In epidemiology, researchers try to answer questions about exposures and their effects (associations) on a variety of outcomes of interest. Most times, the collected data comes from observational studies, meaning that the researcher did not control the exposure to which each subject under study was exposed, like it is done in clinical trials. Additionally, researches collect information on other variables which could act as potential confounders of exposure. Estimation of adjusted associations under these conditions, if not reliant on arbitrary and thus biased parametric models, suffers from the curse of dimensionality. This dissertation describes semi-parametric statistical approaches to address the correct estimation of the parameter of interest using targeted maximum likelihood estimation (TMLE) methodology, which optimally adapts estimates of the data-generating distribution for estimation of the association of interest. The process optimally relies on machine learning techniques and is a modification of the likelihood-based algorithm where the parameter is defined by the so-called G-computation formula.
Chapter 2 provides the estimation of direct effects, adjusting for the possible indirect effects through intermediate variables. TMLE is used, with the help of model selection using the SuperLearner algorithm, to obtain estimators for the direct effect. General methods on how to estimate the natural and controlled direct effects using TMLE controlling for the intermediate variables are implemented. These techniques are then used to examine the direct effect of maternal depression on cognitive and language development in 350 Mexican-American children in the CHAMACOS birth cohort study. Children of mothers with depressive symptoms scored significantly lower (-2:82 (p-value < 0:05) points in the Preschool Language Scale) on the expressive communication compared to those of non-depressed mothers after controlling for the intermediate effects of home environment and breastfeeding duration. Depression did not show a significant direct effect on auditory comprehension, mental, or psychomotor scores.
Chapter 3 present the use of TMLE and machine learning to estimate effects of organophosphate (OP) pesticides during infant stages of child growth. Many papers have been published about the adverse effects of in utero pesticide exposure and the effects on fetal growth. All the previous literature has used traditional analyses, while we implement a TMLE approach. The goal is to obtain estimates of the effects of exposure to OP pesticides not only in utero but later, when the child is exposed directly and how this affects its physical growth at different ages: 6, 12, 24 months, 3.5, and 5 years. Pesticides are widely used in the Salinas Valley, CA where the population under study resides. We identify several statistically significant negative effects of the exposure to OP pesticides on child's growth.
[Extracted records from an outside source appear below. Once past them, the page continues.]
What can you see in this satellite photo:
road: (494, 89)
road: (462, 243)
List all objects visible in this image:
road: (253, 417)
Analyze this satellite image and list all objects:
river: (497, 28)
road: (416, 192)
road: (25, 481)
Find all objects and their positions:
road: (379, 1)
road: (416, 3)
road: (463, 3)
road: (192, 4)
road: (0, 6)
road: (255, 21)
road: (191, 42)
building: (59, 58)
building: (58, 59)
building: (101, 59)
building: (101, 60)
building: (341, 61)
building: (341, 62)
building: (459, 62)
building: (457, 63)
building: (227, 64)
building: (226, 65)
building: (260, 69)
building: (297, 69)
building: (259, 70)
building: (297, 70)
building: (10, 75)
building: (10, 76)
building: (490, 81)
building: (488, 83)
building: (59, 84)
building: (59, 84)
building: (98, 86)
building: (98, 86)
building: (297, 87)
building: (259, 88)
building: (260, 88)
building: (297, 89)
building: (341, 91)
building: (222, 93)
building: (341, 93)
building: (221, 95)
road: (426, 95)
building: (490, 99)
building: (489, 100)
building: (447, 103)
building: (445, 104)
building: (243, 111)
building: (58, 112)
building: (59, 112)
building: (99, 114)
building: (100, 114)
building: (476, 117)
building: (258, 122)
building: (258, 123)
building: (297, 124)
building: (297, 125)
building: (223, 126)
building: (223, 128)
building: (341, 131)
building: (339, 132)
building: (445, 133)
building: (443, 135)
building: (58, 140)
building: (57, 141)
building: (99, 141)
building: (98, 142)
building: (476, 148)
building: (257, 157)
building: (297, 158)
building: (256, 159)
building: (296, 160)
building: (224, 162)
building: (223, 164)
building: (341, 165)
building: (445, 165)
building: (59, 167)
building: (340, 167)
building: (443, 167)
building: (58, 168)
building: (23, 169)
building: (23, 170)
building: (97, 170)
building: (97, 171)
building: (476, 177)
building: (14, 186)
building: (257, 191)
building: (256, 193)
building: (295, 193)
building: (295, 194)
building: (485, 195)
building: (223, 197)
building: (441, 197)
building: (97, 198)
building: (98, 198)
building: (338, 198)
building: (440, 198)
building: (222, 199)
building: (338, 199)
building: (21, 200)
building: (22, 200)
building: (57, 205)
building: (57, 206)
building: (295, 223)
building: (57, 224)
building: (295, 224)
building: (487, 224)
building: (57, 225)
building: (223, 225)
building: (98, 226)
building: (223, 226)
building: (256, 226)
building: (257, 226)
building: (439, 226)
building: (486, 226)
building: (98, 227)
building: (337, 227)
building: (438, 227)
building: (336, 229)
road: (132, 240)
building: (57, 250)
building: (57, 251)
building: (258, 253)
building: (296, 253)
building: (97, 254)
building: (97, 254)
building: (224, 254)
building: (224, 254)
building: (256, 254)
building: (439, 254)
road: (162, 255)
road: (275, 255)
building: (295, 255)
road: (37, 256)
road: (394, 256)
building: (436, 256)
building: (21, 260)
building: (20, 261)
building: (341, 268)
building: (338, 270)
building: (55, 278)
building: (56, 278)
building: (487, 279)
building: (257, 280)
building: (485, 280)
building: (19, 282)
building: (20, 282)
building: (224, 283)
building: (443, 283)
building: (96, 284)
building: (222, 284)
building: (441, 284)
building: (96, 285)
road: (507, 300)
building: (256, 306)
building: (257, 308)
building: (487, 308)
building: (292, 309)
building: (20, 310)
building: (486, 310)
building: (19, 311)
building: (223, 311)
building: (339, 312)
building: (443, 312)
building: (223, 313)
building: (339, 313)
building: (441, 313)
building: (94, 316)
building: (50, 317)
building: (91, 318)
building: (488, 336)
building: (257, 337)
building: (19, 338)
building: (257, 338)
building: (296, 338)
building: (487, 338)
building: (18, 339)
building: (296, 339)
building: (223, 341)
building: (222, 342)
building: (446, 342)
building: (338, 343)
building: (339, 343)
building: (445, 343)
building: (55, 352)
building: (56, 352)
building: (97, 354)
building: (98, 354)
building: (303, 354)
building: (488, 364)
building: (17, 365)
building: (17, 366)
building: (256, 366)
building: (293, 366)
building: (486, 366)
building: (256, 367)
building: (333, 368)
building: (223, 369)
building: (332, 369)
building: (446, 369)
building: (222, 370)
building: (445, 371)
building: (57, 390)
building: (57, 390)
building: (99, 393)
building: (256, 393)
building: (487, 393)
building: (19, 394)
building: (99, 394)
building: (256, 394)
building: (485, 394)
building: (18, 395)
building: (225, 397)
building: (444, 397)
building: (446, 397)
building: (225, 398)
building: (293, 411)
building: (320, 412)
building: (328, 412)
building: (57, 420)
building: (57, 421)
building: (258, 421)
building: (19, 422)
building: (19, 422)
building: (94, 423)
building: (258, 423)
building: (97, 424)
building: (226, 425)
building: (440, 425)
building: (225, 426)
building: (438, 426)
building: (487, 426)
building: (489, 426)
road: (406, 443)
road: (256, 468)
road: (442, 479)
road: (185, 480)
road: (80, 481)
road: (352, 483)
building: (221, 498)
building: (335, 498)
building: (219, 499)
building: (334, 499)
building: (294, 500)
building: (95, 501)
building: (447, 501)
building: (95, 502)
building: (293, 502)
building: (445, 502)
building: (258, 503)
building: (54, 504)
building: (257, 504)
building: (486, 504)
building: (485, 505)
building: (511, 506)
Chapter 4 presents the longitudinal analysis of the intervention effect through the use of machine learning techniques and G-computation, as well as TMLE. There are no available studies about the longitudinal effects of organophosphate (OP) pesticides on child growth measured by child weight. This is a first attempt to estimate the effects of continuous exposure to OP pesticides in children living in the agricultural region of the Salinas Valley, CA. Without a control group, we estimated the effects of an intervention where exposure was controlled and fixed to the lowest level possible, and compared the estimated child weights from this scenario with the actual weights at 3.5 years of age. We used an ad hoc, but still double robust, targeting step on the outcome distribution estimate in conjunction with simulation based on the G-computation formula. Our results show a negative effect of OP pesticide exposure on the mean child weight at 3.5 years, however none of them reached significance.
Chapter 5 concludes with a summary of the preceding chapters and a discussion of future research directions.